There's no other way to put it, this is simply the best book out there on the blues both as a music form and as force in shaping American culture. At once simple and concise, yet broad and in depth enough to tell a very complete story, this one work should satisfy everyone from the novice to the experienced blues fan.Meticulously researched, Palmer uses Muddy Waters as a jumping off point to explore the history and evolution of the blues as music as well as the society and culture from which it sprang.
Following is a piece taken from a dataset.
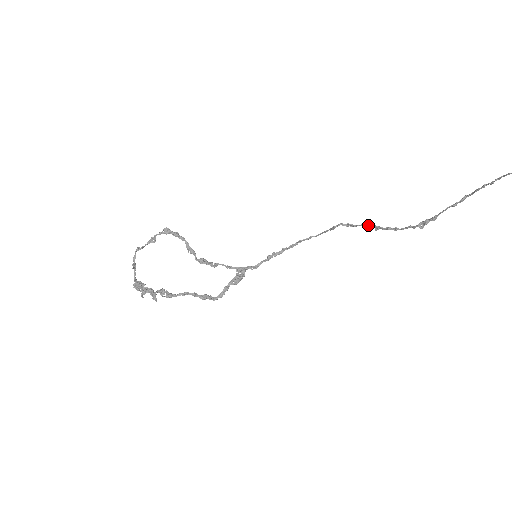
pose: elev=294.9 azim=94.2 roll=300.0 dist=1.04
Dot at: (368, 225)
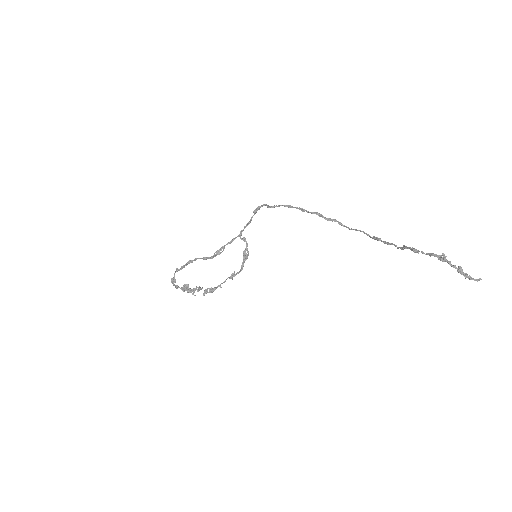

He peppers his work with amazing anecdotes, from the story of Robert Johnson, the Band meeting a dying Sonny Boy Williamson, an aging Howlin' Wolf giving a phenominal concert that add color to his story and helps make his frequent forays into musicology more tolerable to the non-musician. Best of all is the sense of time and place the book evokes, from plantations and dark swamps in rural Mississippi, to the noisy, crowed streets of South Chicago at the peak of the Great Migration, to small clubs and long forgotten juke-joints. I read this book for the first time 10 years or so ago and have probably reread it 5 times since. I keep coming up with new things to admire about the book every time. That so much richness can be packed into such a short readable work is amazing. This book triumphs over everything else written on the subject and only leaves you wanting to explore further.